Mittwoch, 5. Februar 2020

THE MULE (Clint Eastwood, 2018)

Eastwoods Film ist inspiriert von der wahren Geschichte des Drogenkuriers Leo Sharp, der 2011 im Alter von 87 Jahren verhaftet wurde. Dabei handelt es sich keineswegs um eine Biographie. Eastwood nimmt lediglich die Ausgangssituation als Grundlage für seinen Film um den fiktiven Earl Stone, einen Pflanzenzüchter, dessen Liebe zu seinen Blumen größer ist als die zu seiner Familie. Dies führt u. a. dazu, dass seine Tochter Iris seit Jahren nicht mehr mit ihm spricht. The Mule ist in erster Linie ein Familiendrama, wobei die zentrale Bedeutung der Vater-Tochter-Beziehung auch dadurch untermauert wird, dass die Rolle der Tochter von Eastwoods leiblicher Tochter verkörpert wird, die in der Vergangenheit schon mehrfach mit ihm zusammengearbeitet hat.

Earl ist ein lebender Anachronismus, ein alter Mann, der aus der Zeit gefallen ist, der Probleme hat, mit den neuen Medien und den Errungenschaften der Technik mitzuhalten. Seine Ignoranz gegenüber dem Internet und speziell dem Online-Handel trägt letztlich mit dazu bei, ihn in den finanziellen Ruin zu treiben, was wiederum dazu führt, dass er sich als Drogenkurier anheuern lässt. Während seine mexikanisch-stämmigen Kontaktleute ihn anfangs misstrauisch beäugen, entwickelt sich zunehmend ein beinahe freundschaftliches Verhältnis zwischen ihnen. 

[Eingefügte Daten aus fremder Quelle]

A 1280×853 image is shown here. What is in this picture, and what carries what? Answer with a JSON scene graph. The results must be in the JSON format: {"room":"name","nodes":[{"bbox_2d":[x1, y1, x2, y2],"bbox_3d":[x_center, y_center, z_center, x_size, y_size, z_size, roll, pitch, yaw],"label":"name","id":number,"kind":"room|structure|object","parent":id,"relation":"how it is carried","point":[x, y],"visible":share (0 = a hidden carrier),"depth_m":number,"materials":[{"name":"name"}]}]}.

Dabei stellt sich im Verlauf des Films heraus, dass Earl gar nicht so unbeholfen und unbedarft ist, wie es zu Beginn den Anschein hat. So gelingt es ihm beispielsweise, ein für ihn äußerst bedrohliches Zusammentreffen auf einer einsamen Landstraße mit einem Polizisten und seinem Drogenhund auf elegante Art und Weise zu lösen. Oder er erzählt locker beim Frühstück in einem Motel einem Drogenfahnder von seinem schwierigen Verhältnis zu seiner Tochter, wohl wissend, dass dieser auf der Suche nach ihm ist, ihn aber aufgrund seines Alters nicht im Verdacht hat, der Gesuchte zu sein.

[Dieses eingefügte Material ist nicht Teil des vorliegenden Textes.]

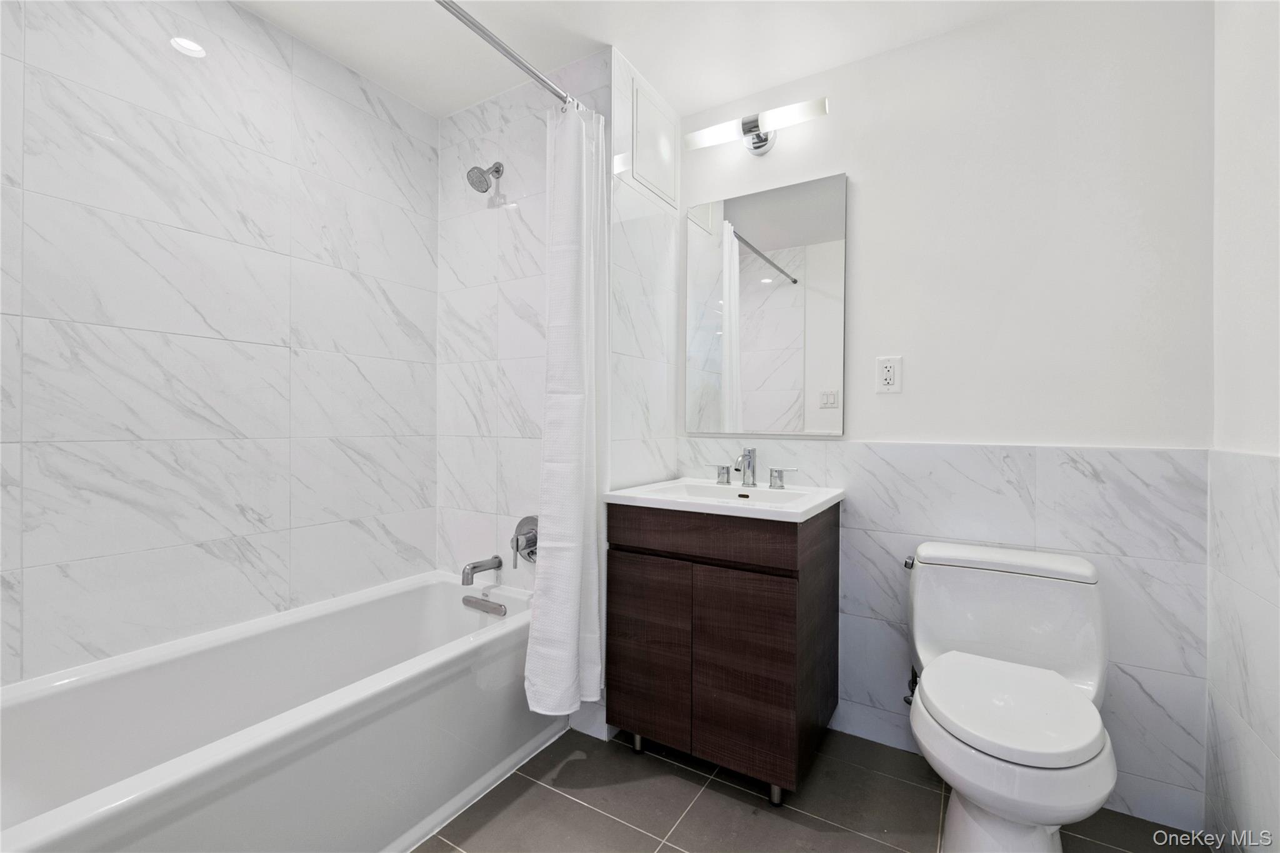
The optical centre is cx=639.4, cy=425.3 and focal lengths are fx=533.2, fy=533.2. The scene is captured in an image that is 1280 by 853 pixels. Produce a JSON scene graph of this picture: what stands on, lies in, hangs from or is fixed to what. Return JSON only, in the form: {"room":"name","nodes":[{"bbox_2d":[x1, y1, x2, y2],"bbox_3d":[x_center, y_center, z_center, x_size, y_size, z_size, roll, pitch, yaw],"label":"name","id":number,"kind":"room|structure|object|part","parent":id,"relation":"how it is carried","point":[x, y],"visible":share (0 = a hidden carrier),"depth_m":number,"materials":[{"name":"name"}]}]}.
{"room":"bathroom","nodes":[
{"label":"bathroom","id":0,"kind":"room"},
{"bbox_2d":[0,0,438,686],"bbox_3d":[-1.350,-0.111,1.624,0.108,2.444,1.806,0,0,32],"label":"left wall","id":1,"kind":"structure","parent":0,"point":[74,558],"depth_m":1.60,"materials":[{"name":"white tile"}]},
{"bbox_2d":[432,44,611,595],"bbox_3d":[-0.373,-0.123,2.304,0.932,2.430,0.560,0,0,32],"label":"shower wall","id":2,"kind":"structure","parent":0,"point":[454,120],"depth_m":2.12,"materials":[{"name":"white tile"}]},
{"bbox_2d":[459,554,503,585],"bbox_3d":[-0.612,0.546,2.042,0.062,0.083,0.171,0,0,32],"label":"tub spout","id":3,"kind":"object","parent":2,"relation":"attached to","point":[474,568],"visible":0.98,"depth_m":2.01,"materials":[{"name":"silver metal"}]},
{"bbox_2d":[466,160,504,193],"bbox_3d":[-0.595,-0.967,2.054,0.090,0.146,0.148,0,0,32],"label":"shower head","id":4,"kind":"object","parent":2,"relation":"attached to","point":[472,182],"visible":0.98,"depth_m":2.03},
{"bbox_2d":[433,0,580,111],"bbox_3d":[-0.545,-1.064,1.261,0.056,0.059,1.548,0,0,32],"label":"shower curtain rod","id":5,"kind":"object","parent":2,"relation":"attached to","point":[462,13],"visible":0.87,"depth_m":1.50,"materials":[{"name":"silver metal"}]},
{"bbox_2d":[525,98,611,718],"bbox_3d":[-0.206,-0.076,1.712,0.183,1.960,0.347,0,0,32],"label":"shower curtain","id":6,"kind":"object","parent":5,"relation":"hanging from","point":[589,565],"visible":0.95,"depth_m":1.68,"materials":[{"name":"white fabric"}]},
{"bbox_2d":[510,515,538,566],"bbox_3d":[-0.434,0.435,2.000,0.163,0.183,0.087,0,0,32],"label":"shower valve","id":7,"kind":"object","parent":2,"relation":"attached to","point":[529,543],"visible":0.85,"depth_m":2.00,"materials":[{"name":"silver metal"}]},
{"bbox_2d":[233,0,1035,121],"bbox_3d":[-0.101,-1.362,1.054,2.743,0.100,2.468,0,0,32],"label":"ceiling","id":8,"kind":"structure","parent":0,"point":[562,60],"depth_m":1.80,"materials":[{"name":"white paint"}]},
{"bbox_2d":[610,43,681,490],"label":"partition wall","id":9,"kind":"structure","parent":0,"point":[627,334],"depth_m":2.03,"materials":[{"name":"white tile"}]},
{"bbox_2d":[631,78,678,206],"bbox_3d":[0.065,-1.096,2.090,0.013,0.351,0.321,0,0,32],"label":"access panel","id":10,"kind":"object","parent":9,"relation":"in","point":[662,177],"visible":0.99,"depth_m":2.07,"materials":[{"name":"white"}]},
{"bbox_2d":[413,724,1207,852],"bbox_3d":[-0.117,1.148,1.087,2.729,0.100,2.542,0,0,32],"label":"floor","id":11,"kind":"structure","parent":0,"point":[544,789],"depth_m":1.52,"materials":[{"name":"grey tile"}]},
{"bbox_2d":[0,570,561,852],"bbox_3d":[-0.938,0.860,1.479,0.736,0.465,1.547,0,0,32],"label":"bathtub","id":12,"kind":"object","parent":11,"relation":"on","point":[429,593],"visible":0.95,"depth_m":1.38,"materials":[{"name":"white plastic"}]},
{"bbox_2d":[461,594,507,616],"bbox_3d":[-0.570,0.661,1.968,0.191,0.044,0.047,0,0,32],"label":"overflow drain","id":13,"kind":"object","parent":12,"relation":"attached to","point":[474,603],"visible":0.98,"depth_m":1.95,"materials":[{"name":"silver metal"}]},
{"bbox_2d":[603,500,839,806],"bbox_3d":[0.298,0.677,1.845,0.648,0.846,0.541,0,0,32],"label":"vanity cabinet","id":14,"kind":"object","parent":11,"relation":"on","point":[787,573],"visible":0.95,"depth_m":1.61,"materials":[{"name":"brown wood"}]},
{"bbox_3d":[-0.005,1.078,1.856,0.041,0.068,0.042,0,0,32],"label":"leg","id":15,"kind":"part","parent":14,"relation":"part of","materials":[{"name":"silver metal"}]},
{"bbox_3d":[0.014,0.730,1.740,0.297,0.564,0.026,0,0,32],"label":"cabinet door","id":16,"kind":"part","parent":14,"relation":"part of","materials":[{"name":"brown wood"}]},
{"bbox_3d":[0.162,0.338,1.650,0.642,0.134,0.051,0,0,32],"label":"drawer","id":17,"kind":"part","parent":14,"relation":"part of","materials":[{"name":"brown wood"}]},
{"bbox_2d":[604,476,846,521],"bbox_3d":[0.296,0.274,1.828,0.673,0.111,0.531,0,0,32],"label":"sink","id":18,"kind":"object","parent":14,"relation":"on","point":[619,493],"visible":0.83,"depth_m":1.78,"materials":[{"name":"white ceramic"}]},
{"bbox_2d":[708,445,796,490],"bbox_3d":[0.390,0.150,1.944,0.341,0.146,0.142,0,0,32],"label":"faucet","id":19,"kind":"object","parent":18,"relation":"on","point":[752,484],"visible":0.99,"depth_m":1.96,"materials":[{"name":"silver metal"}]},
{"bbox_3d":[0.293,0.183,2.018,0.075,0.064,0.049,0,0,32],"label":"handle","id":20,"kind":"part","parent":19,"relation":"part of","materials":[{"name":"silver metal"}]},
{"bbox_3d":[0.514,0.184,1.930,0.084,0.066,0.051,0,0,32],"label":"handle","id":21,"kind":"part","parent":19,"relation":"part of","materials":[{"name":"silver metal"}]},
{"bbox_3d":[0.302,0.719,1.594,0.337,0.566,0.028,0,0,32],"label":"cabinet door","id":22,"kind":"part","parent":14,"relation":"part of","materials":[{"name":"brown wood"}]},
{"bbox_3d":[0.406,1.075,1.601,0.039,0.077,0.042,0,0,32],"label":"leg","id":23,"kind":"part","parent":14,"relation":"part of","materials":[{"name":"silver metal"}]},
{"bbox_2d":[903,540,1116,852],"bbox_3d":[0.936,0.741,1.375,0.473,0.737,0.738,0,0,32],"label":"toilet","id":24,"kind":"object","parent":11,"relation":"on","point":[1078,757],"visible":0.99,"depth_m":1.33,"materials":[{"name":"white ceramic"}]},
{"bbox_3d":[0.861,0.439,1.706,0.038,0.035,0.044,0,0,32],"label":"flush lever","id":25,"kind":"part","parent":24,"relation":"part of","materials":[{"name":"silver metal"}]},
{"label":"tank lid","id":26,"kind":"part","parent":24,"relation":"part of","materials":[{"name":"white ceramic"}]},
{"bbox_3d":[0.925,0.695,1.406,0.407,0.045,0.448,0,0,32],"label":"toilet seat","id":27,"kind":"part","parent":24,"relation":"part of","materials":[{"name":"white plastic"}]},
{"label":"bowl","id":28,"kind":"part","parent":24,"relation":"part of","materials":[{"name":"white ceramic"}]},
{"bbox_2d":[672,0,1216,825],"bbox_3d":[0.843,-0.095,1.923,1.789,2.403,0.106,0,0,32],"label":"back wall","id":29,"kind":"structure","parent":0,"point":[857,68],"depth_m":1.65,"materials":[{"name":"white paint"}]},
{"bbox_2d":[683,97,829,155],"bbox_3d":[0.435,-1.108,2.020,0.548,0.114,0.135,0,0,32],"label":"vanity light","id":30,"kind":"object","parent":29,"relation":"attached to","point":[750,127],"visible":0.99,"depth_m":1.99,"materials":[{"name":"silver metal"}]},
{"bbox_2d":[682,171,848,435],"bbox_3d":[0.463,-0.443,2.070,0.629,0.939,0.017,0,0,32],"label":"mirror","id":31,"kind":"object","parent":29,"relation":"attached to","point":[767,230],"visible":0.99,"depth_m":2.04,"materials":[{"name":"silver mirror"}]},
{"bbox_2d":[875,355,902,393],"bbox_3d":[0.848,-0.174,1.818,0.076,0.122,0.009,0,0,32],"label":"electrical outlet","id":32,"kind":"object","parent":29,"relation":"attached to","point":[887,369],"visible":0.98,"depth_m":1.82,"materials":[{"name":"white plastic"}]},
{"bbox_2d":[903,669,918,704],"bbox_3d":[0.901,0.838,1.749,0.065,0.162,0.110,0,0,32],"label":"water supply valve","id":33,"kind":"object","parent":29,"relation":"attached to","point":[905,700],"visible":0.31,"depth_m":1.74,"materials":[{"name":"metal"}]},
{"bbox_2d":[1205,0,1279,852],"bbox_3d":[1.027,-0.091,0.522,0.107,2.414,2.172,0,0,32],"label":"right wall","id":34,"kind":"structure","parent":0,"point":[1258,135],"depth_m":1.26,"materials":[{"name":"white paint"}]}
]}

Was The Mule aber vor allen Dingen auszeichnet, ist die für seinen Regisseur so typische unaufgeregte Erzählweise. Die seinem Alter und seiner großen Lebenserfahrung geschuldete Gelassenheit, die Earl selbst in für ihn sehr bedrohlichen Situationen stets bewahrt, überträgt sich auf den Zuschauer und macht die Sichtung des Films zu einem sehr entspannten Erlebnis, was nicht heißen soll, dass es an der nötigen Spannung mangele. Und Clint Eastwood ist auch im stolzen Alter von 88 Jahren noch eine Schau. In den Nebenrollen finden sich zudem namhafte Darsteller wie Laurence Fishburne, Bradley Cooper oder Andy Garcia, auch wenn deren Charakteren nicht viel Raum zur Entfaltung geboten wird.

The Mule ist ein weiterer wunderbarer Film, der wieder einmal vom durchgehend hohen Niveau der Arbeiten eines der größten amerikanischen Regisseure der Gegenwart zeugt und der erfreulicherweise auch im hohen Alter nichts von seiner Umtriebigkeit, was das Filmemachen angeht, verloren zu haben scheint.